The 56-year-old was given an unconditional pardon and released from prison in June after an investigation found there was reasonable doubt about her guilt following new scientific discoveries.

In a final report released in November, investigating commissioner Tom Bathurst KC found there was an 'identifiable cause' for three of the deaths and that Folbigg's relationship with her children did not support the claim she killed them.

The report has been sent to the court of appeal. “Although the verdicts at trial were reasonably open based on the evidence available, there is now reasonable doubt as to Ms Folbigg's guilt,” NSW Chief Justice Andrew Bell said on Thursday.

'It is appropriate that Ms Folbigg's convictions… be quashed.'

The appeal judges agreed with Bathurst's finding that the mother's diary entries – controversially used during her trial to secure her convictions – did not contain reliable admissions of guilt.

Folbigg consistently told police and a previous investigation that the entries reflected her feelings of failure as a mother after the deaths of three of her children.

She was sentenced in 2003 to a minimum of 25 years in prison for the suffocation murders of three of her children and the manslaughter of a fourth.

The children, Caleb, Patrick, Sarah and Laura, died between 1989 and 1999 at ages ranging from 19 days to 18 months.

“(I) grieve for my children and I miss them and love them dearly,”

Folbigg said in a video after her release in June.

A rare genetic variation was a “reasonably possible cause” of Sarah and Laura's deaths, according to cardiology and genetics experts.

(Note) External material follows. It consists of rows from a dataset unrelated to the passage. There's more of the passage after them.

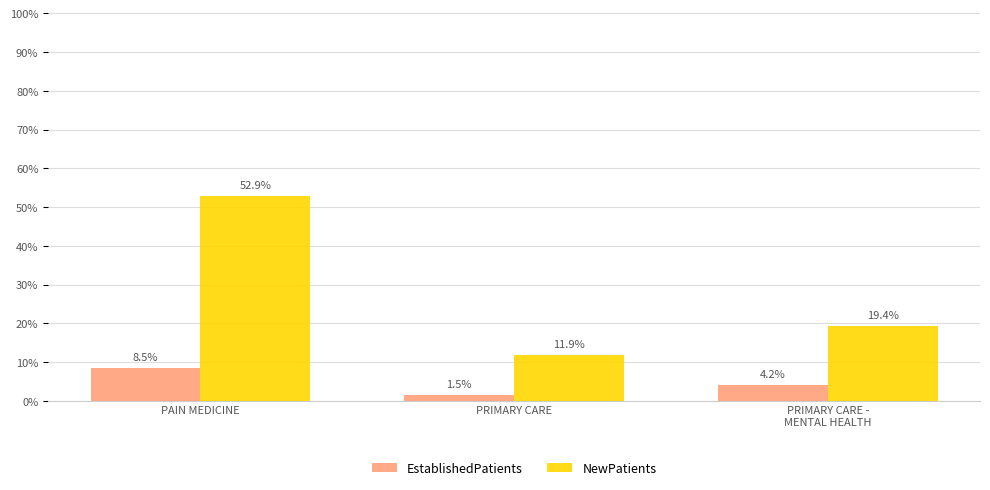

What is the label of the 3rd bar from the right?

PAIN MEDICINE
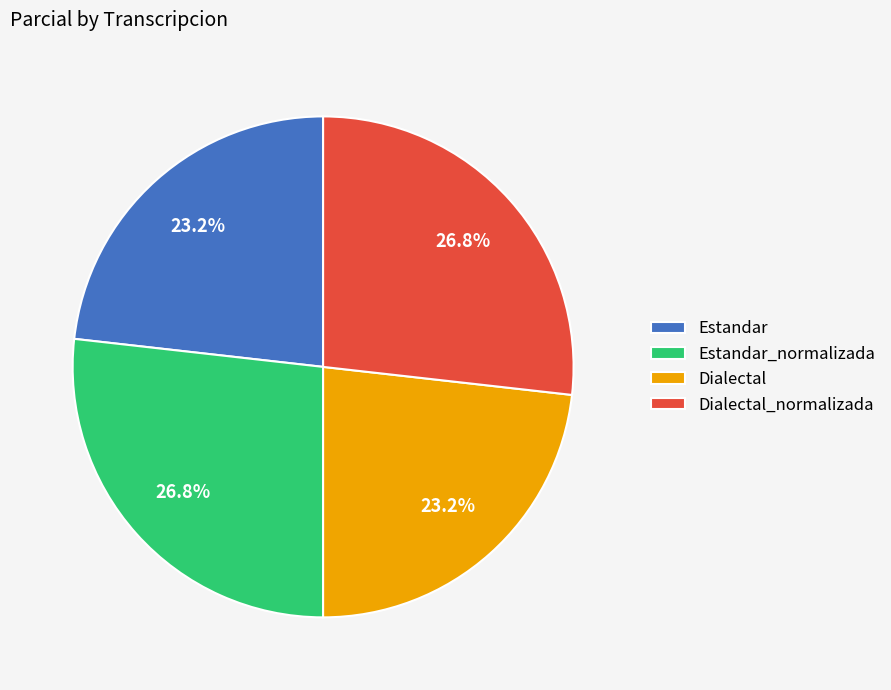

Does Estandar represent more than half of the total?

No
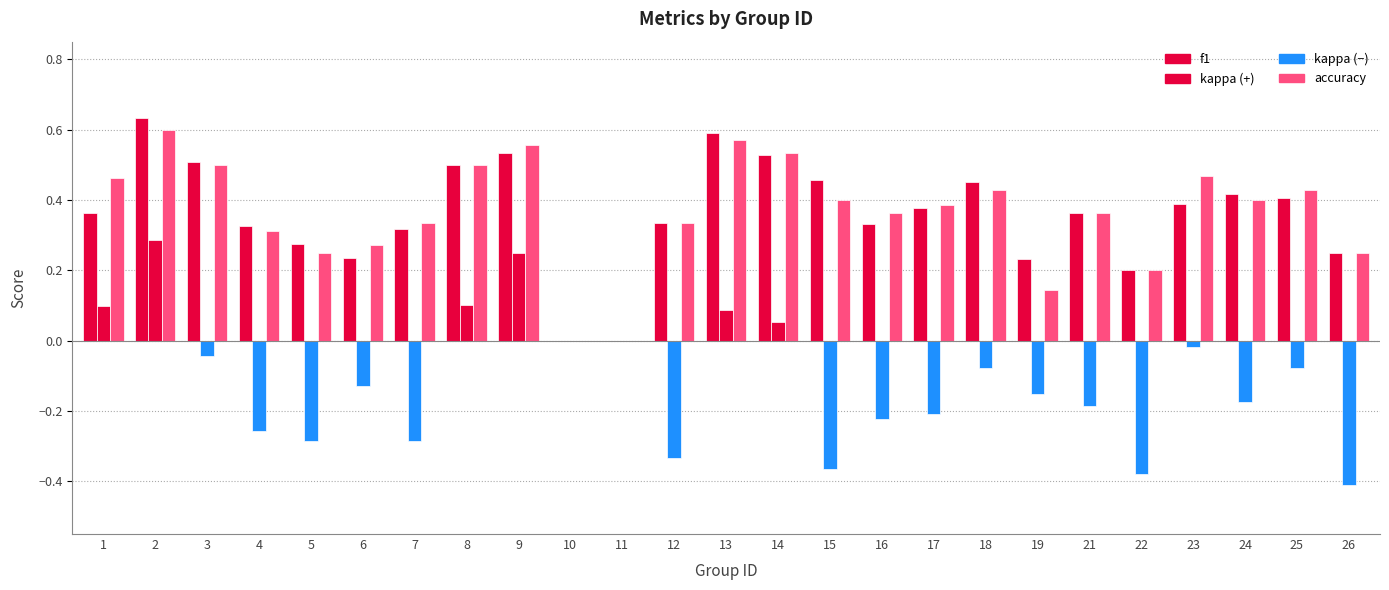

Between 25 and 24, which is larger?

24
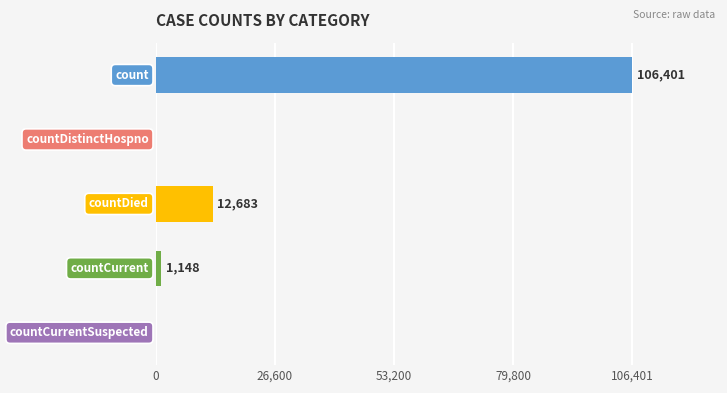

What is the sum of all values?

120232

Myocarditis, an inflammation of the heart, was another possible cause of Laura's death. Patrick may have died from a neurogenetic disorder, which could also have put him in hospital before his death, experts told the inquiry.

Reasonable causes for their deaths undermined the tendency reasoning used to convict Folbigg of Caleb's manslaughter.

Folbigg's lawyers have previously indicated the possibility of seeking damages from the state.